> _DIRECTIONS_
Pictures are not part of the copy; retype all the records below exactly.

☆ ☆ ☆ ☆

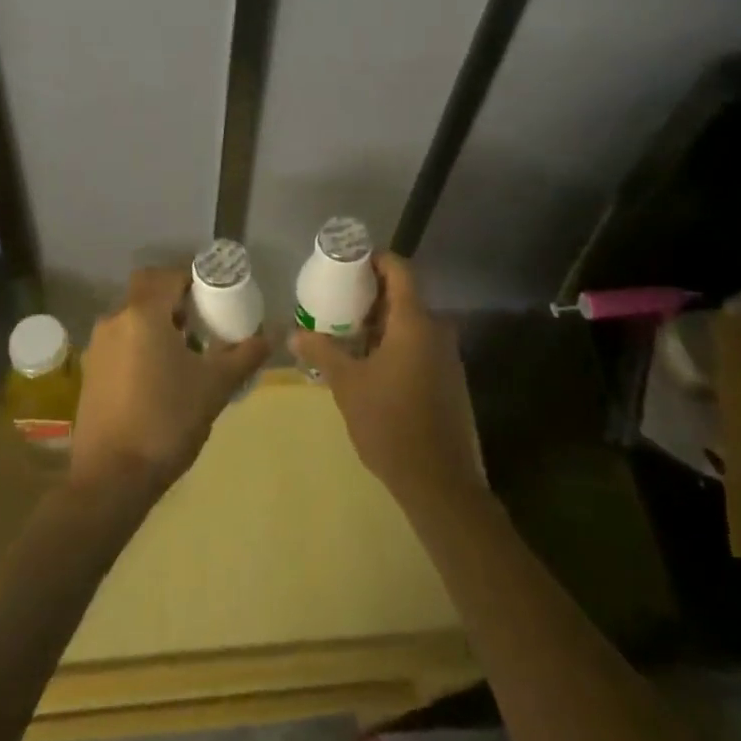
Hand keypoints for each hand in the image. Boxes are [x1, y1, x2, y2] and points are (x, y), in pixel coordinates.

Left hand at [69, 267, 269, 500]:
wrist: (111, 479)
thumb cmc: (167, 421)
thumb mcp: (215, 386)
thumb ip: (245, 354)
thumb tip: (272, 334)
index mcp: (143, 314)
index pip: (168, 275)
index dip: (193, 280)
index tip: (216, 297)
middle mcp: (115, 321)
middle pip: (147, 294)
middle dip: (175, 302)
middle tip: (204, 323)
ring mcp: (97, 348)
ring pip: (133, 320)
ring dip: (158, 326)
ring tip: (187, 354)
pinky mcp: (90, 374)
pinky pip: (121, 344)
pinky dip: (141, 347)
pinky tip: (161, 379)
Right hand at [291, 253, 481, 514]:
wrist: (438, 480)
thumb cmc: (390, 423)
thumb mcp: (348, 385)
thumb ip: (322, 352)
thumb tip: (293, 333)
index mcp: (414, 321)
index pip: (399, 269)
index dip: (375, 260)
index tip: (347, 263)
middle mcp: (436, 329)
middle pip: (404, 294)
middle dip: (370, 294)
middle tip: (337, 299)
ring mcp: (446, 354)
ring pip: (411, 321)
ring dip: (381, 321)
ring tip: (346, 330)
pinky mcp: (448, 376)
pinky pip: (419, 343)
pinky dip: (395, 341)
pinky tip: (369, 361)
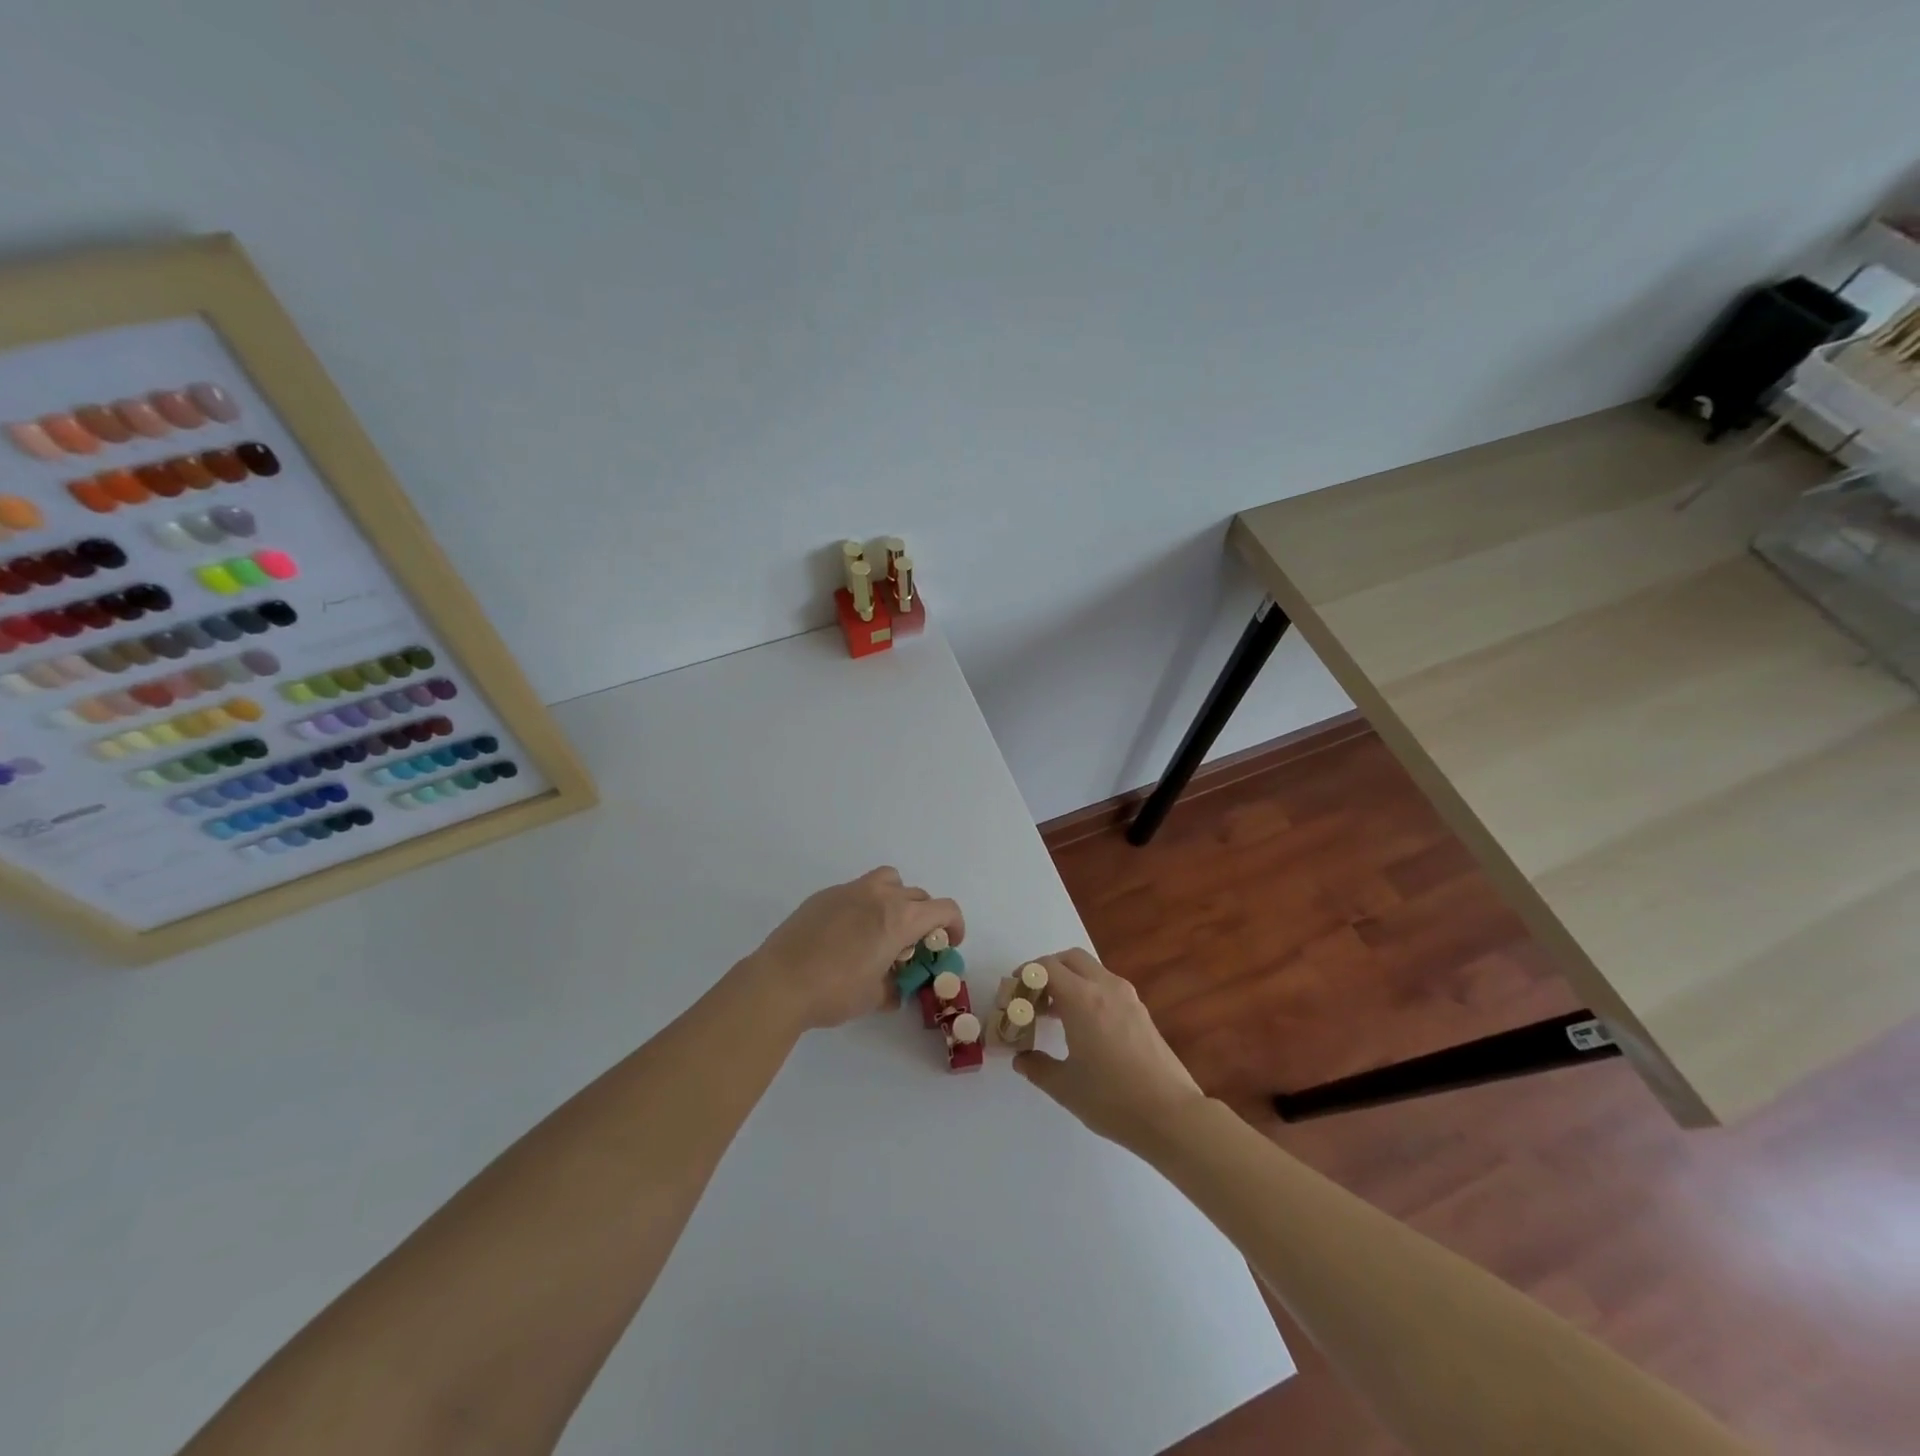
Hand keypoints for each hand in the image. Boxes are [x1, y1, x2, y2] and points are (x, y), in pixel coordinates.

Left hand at [741, 867, 964, 1030]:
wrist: (780, 982)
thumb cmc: (834, 992)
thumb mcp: (874, 997)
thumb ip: (894, 987)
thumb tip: (895, 988)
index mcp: (900, 918)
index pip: (944, 909)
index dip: (955, 925)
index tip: (949, 943)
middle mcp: (880, 896)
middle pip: (917, 895)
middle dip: (924, 917)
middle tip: (914, 944)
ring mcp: (850, 890)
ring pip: (888, 880)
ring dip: (897, 898)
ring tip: (884, 926)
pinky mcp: (824, 895)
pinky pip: (857, 890)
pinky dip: (865, 904)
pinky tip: (847, 933)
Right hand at [1013, 948, 1205, 1147]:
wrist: (1171, 1115)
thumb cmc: (1112, 1099)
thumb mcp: (1065, 1087)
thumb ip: (1036, 1067)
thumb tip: (1021, 1058)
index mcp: (1082, 999)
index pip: (1047, 968)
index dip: (1026, 974)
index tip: (1013, 992)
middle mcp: (1105, 987)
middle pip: (1071, 959)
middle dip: (1047, 970)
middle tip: (1033, 997)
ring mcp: (1128, 998)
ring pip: (1091, 970)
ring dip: (1069, 981)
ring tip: (1054, 1014)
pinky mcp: (1141, 1012)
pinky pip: (1107, 987)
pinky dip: (1088, 992)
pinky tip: (1082, 1026)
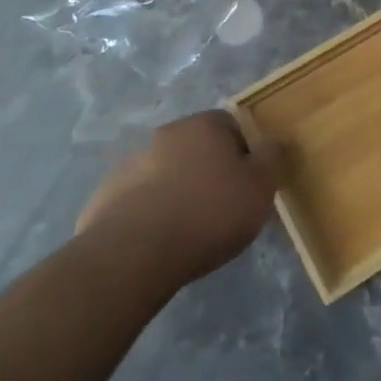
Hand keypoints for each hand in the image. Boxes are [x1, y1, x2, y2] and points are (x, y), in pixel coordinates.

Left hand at [76, 110, 279, 283]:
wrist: (132, 255)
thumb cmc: (208, 213)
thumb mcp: (260, 187)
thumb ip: (272, 159)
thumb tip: (275, 142)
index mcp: (203, 125)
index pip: (233, 125)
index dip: (245, 152)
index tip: (250, 183)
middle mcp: (165, 134)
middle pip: (197, 148)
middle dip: (210, 171)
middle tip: (223, 207)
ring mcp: (130, 165)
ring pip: (166, 174)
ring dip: (178, 192)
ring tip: (188, 231)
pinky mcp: (104, 198)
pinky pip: (138, 202)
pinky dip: (150, 215)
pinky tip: (158, 243)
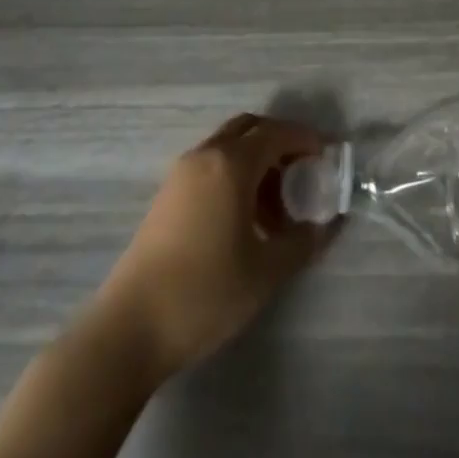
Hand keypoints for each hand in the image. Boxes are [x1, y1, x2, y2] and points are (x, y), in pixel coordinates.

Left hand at [91, 113, 335, 379]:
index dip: (305, 139)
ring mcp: (182, 173)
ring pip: (229, 147)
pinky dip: (235, 175)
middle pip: (251, 129)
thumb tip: (328, 225)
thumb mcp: (266, 272)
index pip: (277, 133)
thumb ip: (303, 242)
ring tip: (277, 207)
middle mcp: (206, 155)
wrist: (130, 328)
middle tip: (303, 172)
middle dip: (280, 143)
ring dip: (257, 162)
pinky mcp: (167, 195)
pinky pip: (211, 166)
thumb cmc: (206, 292)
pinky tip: (245, 219)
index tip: (327, 155)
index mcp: (232, 163)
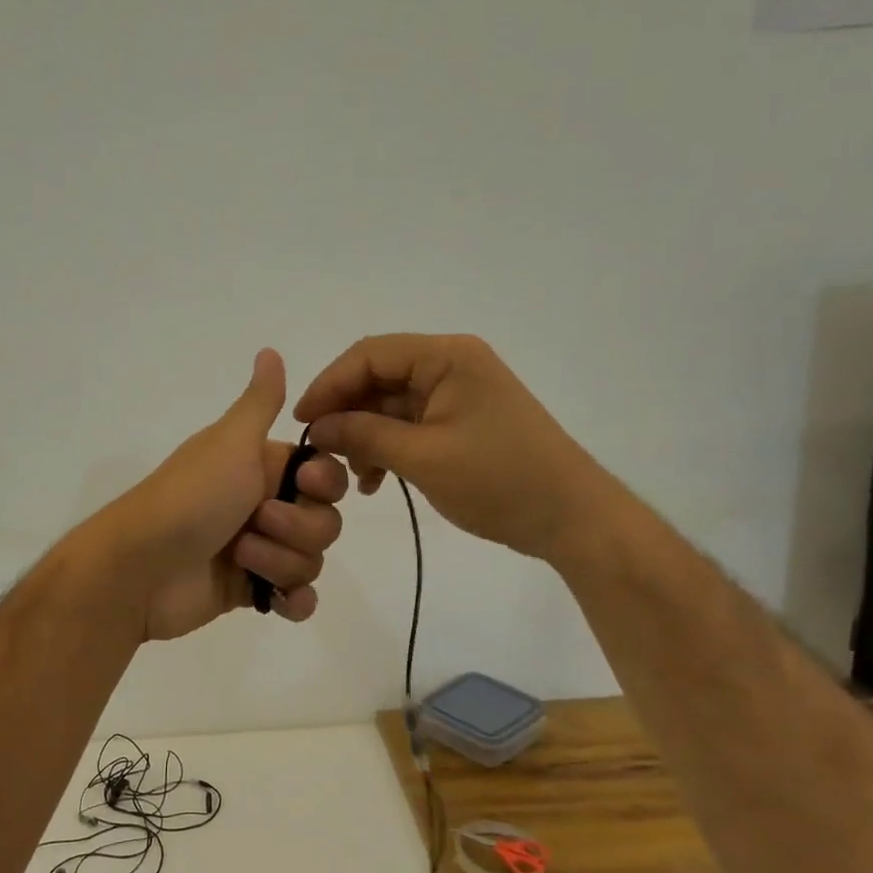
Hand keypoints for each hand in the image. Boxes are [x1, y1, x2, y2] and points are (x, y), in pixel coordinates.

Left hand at [100, 350, 347, 641]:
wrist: (140, 568)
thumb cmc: (191, 498)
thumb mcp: (230, 441)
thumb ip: (259, 402)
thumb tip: (269, 349)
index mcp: (260, 466)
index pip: (324, 474)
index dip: (324, 483)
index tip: (304, 484)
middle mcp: (262, 504)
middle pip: (324, 520)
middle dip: (298, 528)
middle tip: (256, 522)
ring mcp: (257, 551)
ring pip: (311, 559)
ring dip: (282, 562)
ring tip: (241, 559)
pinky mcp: (248, 591)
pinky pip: (296, 598)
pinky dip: (293, 601)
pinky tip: (278, 602)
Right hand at [294, 333, 612, 561]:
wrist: (572, 517)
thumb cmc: (499, 480)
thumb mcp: (423, 459)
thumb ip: (363, 436)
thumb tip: (315, 428)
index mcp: (447, 357)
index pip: (369, 355)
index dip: (329, 384)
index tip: (301, 423)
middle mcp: (451, 365)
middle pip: (378, 377)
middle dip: (345, 414)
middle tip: (319, 453)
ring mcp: (458, 394)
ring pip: (390, 404)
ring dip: (364, 435)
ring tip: (349, 476)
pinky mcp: (461, 421)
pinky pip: (410, 424)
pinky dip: (387, 447)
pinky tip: (374, 481)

☆ ☆ ☆ ☆

> _REPLY TO THE TASK_
Hand keypoints for each hand in the image. Boxes are [x1, y1, x2, y2] and points are (x, y), in pixel coordinates.

Left hand at [69, 267, 269, 500]:
wrist: (111, 479)
thumb cmc: (167, 421)
thumb mcp: (215, 386)
thumb ip: (245, 354)
thumb tip: (272, 334)
index mcp: (143, 314)
index pip: (168, 275)
index dip: (193, 280)
index tip: (216, 297)
middle mcp: (115, 321)
middle pip: (147, 294)
middle dip: (175, 302)
middle tip: (204, 323)
ring mcp: (97, 348)
ring pip: (133, 320)
ring dip: (158, 326)
ring tip: (187, 354)
pinky mcp: (90, 374)
pinky pip: (121, 344)
pinky dip: (141, 347)
pinky tip: (161, 379)
Right hand at [291, 253, 481, 514]:
wrist: (438, 480)
thumb cmc: (390, 423)
thumb mcp: (348, 385)
thumb ip: (322, 352)
thumb tip: (293, 333)
index mcp: (414, 321)
index pip: (399, 269)
index dip: (375, 260)
index tip: (347, 263)
middle mcp: (436, 329)
middle pip: (404, 294)
middle dip: (370, 294)
middle tip: (337, 299)
ring mcp: (446, 354)
ring pip: (411, 321)
ring dip: (381, 321)
ring tip: (346, 330)
pinky mcp: (448, 376)
pinky pip: (419, 343)
pinky dip: (395, 341)
pinky tip: (369, 361)
Hand keypoints for each hand in the image. Boxes are [x1, y1, x2, y2] and points are (x, y), in pixel coordinates.

Left hand at [741, 867, 964, 1030]:
wrist: (780, 982)
thumb cmc: (834, 992)
thumb mcp: (874, 997)
thumb ip: (894, 987)
thumb tip: (895, 988)
index mcp: (900, 918)
index pip: (944, 909)
index dip: (955, 925)
index tip: (949, 943)
middle mcp: (880, 896)
middle pip: (917, 895)
middle dip: (924, 917)
middle tip: (914, 944)
ring mcp: (850, 890)
ring pip: (888, 880)
ring dip: (897, 898)
ring tip: (884, 926)
pinky mcp: (824, 895)
pinky pip: (857, 890)
pinky dip: (865, 904)
pinky tip: (847, 933)
Right hand at [1013, 948, 1205, 1147]:
wrist: (1171, 1115)
thumb cmc: (1112, 1099)
thumb mcp: (1065, 1087)
thumb ip: (1036, 1067)
thumb tip: (1021, 1058)
index mcp: (1082, 999)
index pip: (1047, 968)
index dip: (1026, 974)
index tip: (1013, 992)
middle mcp: (1105, 987)
middle pip: (1071, 959)
middle dip: (1047, 970)
middle tip: (1033, 997)
ring mcp: (1128, 998)
ring pip: (1091, 970)
ring dip: (1069, 981)
ring tip: (1054, 1014)
pinky mcp: (1141, 1012)
pinky pip: (1107, 987)
pinky dip: (1088, 992)
pinky tip: (1082, 1026)
Hand keypoints for each hand in the image. Boxes are [x1, y1, x2, y2] and points are (x, y), in pixel coordinates.

Left hand at [76, 110, 279, 283]:
wrist: (132, 255)
thumb cmc: (208, 213)
thumb mcp: (260, 187)
thumb ip: (272, 159)
thumb tip: (275, 142)
index mcp: (203, 125)
index pip: (233, 125)
index dip: (245, 152)
index tip: (250, 183)
middle mcp: (165, 134)
middle pip: (197, 148)
middle dip: (210, 171)
middle tip: (223, 207)
ring mcp: (130, 165)
ring pip: (166, 174)
ring dip: (178, 192)
ring tip: (188, 231)
pinky mcp: (104, 198)
pinky pip: (138, 202)
pinky dip: (150, 215)
pinky tip: (158, 243)
Hand keypoints for each hand in the image. Boxes are [x1, y1, x2, y2] and points are (x, y), in pixel coordinates.

Left hand at [91, 113, 335, 379]:
index dip: (305, 139)
ring mcp: (182, 173)
ring pip: (229, 147)
pinky dip: (235, 175)
middle pip: (251, 129)
thumb tip: (328, 225)
thumb mcp: (266, 272)
index pip: (277, 133)
thumb ip: (303, 242)
ring tip: (277, 207)
middle mcp: (206, 155)
wrist: (130, 328)
middle tip: (303, 172)
middle dip: (280, 143)
ring dip: (257, 162)
pinky mcp: (167, 195)
pinky pip: (211, 166)
thumb cmc: (206, 292)
pinky tip: (245, 219)
index tip: (327, 155)
index mcp: (232, 163)
Hand keypoints for each hand in the image. Boxes are [x1, y1, x2, y2] and points are (x, y), in pixel coordinates.

Left hand at [100, 350, 347, 641]:
wrist: (140, 568)
thumb cmc: (191, 498)
thumb mcp: (230, 441)
thumb ip: (259, 402)
thumb tip: (269, 349)
index mcp: (260, 466)
index pip: (324, 474)
index dip: (324, 483)
index tip: (304, 484)
middle mcp: (262, 504)
middle pip: (324, 520)
middle dip: (298, 528)
middle tip: (256, 522)
ring mcp: (257, 551)
ring pip: (311, 559)
ring dip: (282, 562)
ring tip: (241, 559)
pinky mcp: (248, 591)
pinky pip: (296, 598)
pinky dip: (293, 601)
pinky tip: (278, 602)
Right hand at [294, 333, 612, 561]:
wrist: (572, 517)
thumb cmc: (499, 480)
thumb mcp: (423, 459)
thumb ip: (363, 436)
thumb tip: (315, 428)
index mcp: (447, 357)
index pip: (369, 355)
index dip: (329, 384)
index tip: (301, 423)
middle mcp: (451, 365)
middle pip: (378, 377)
middle dip: (345, 414)
middle tip: (319, 453)
ring mcp: (458, 394)
ring pip: (390, 404)
ring dip: (364, 435)
ring tip: (349, 476)
pinky mcp: (461, 421)
pinky pip: (410, 424)
pinky dip: (387, 447)
pinky tip: (374, 481)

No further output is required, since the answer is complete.